**Brief:** Within the entries below, the lines from the one with "index mcp: (340, 198)" through the one with "ring mcp: (301, 236)" are to be set down exactly, both ends kept.

**Exercise data:**

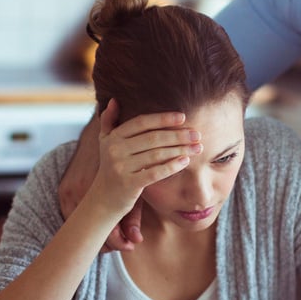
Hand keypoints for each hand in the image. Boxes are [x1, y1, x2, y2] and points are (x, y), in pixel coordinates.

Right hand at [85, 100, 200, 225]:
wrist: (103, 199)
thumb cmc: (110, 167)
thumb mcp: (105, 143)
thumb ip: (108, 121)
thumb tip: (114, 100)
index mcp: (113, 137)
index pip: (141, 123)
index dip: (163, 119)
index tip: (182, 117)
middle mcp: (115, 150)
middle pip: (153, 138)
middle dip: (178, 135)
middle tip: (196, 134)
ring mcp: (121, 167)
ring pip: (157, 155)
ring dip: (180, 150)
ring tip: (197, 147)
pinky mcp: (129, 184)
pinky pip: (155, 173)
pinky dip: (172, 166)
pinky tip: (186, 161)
---
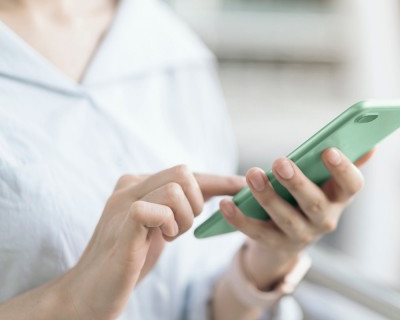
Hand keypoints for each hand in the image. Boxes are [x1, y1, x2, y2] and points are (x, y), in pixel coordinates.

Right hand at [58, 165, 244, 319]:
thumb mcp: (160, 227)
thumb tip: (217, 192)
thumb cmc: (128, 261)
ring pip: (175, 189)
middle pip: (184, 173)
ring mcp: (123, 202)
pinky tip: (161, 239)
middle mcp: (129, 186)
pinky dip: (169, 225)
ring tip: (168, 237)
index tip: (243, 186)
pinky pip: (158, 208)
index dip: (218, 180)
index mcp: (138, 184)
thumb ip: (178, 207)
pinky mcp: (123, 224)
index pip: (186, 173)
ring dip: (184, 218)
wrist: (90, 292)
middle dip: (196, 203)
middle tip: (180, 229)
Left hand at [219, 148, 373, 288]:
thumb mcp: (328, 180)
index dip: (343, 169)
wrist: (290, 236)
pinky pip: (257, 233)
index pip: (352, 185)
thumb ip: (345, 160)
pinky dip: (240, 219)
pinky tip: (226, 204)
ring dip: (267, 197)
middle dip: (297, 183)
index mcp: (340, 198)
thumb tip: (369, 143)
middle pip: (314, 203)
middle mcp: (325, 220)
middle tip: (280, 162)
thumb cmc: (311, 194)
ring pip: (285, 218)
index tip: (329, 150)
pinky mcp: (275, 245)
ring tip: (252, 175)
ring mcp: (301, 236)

**Answer for this exercise:**
index mcp: (340, 198)
thumb tip: (369, 143)
middle pip: (314, 203)
middle mcp: (325, 220)
middle tip: (280, 162)
thumb cmc: (311, 194)
ring pip: (285, 218)
index tip: (329, 150)
pinky mcp: (275, 245)
ring tip: (252, 175)
ring mcp: (301, 236)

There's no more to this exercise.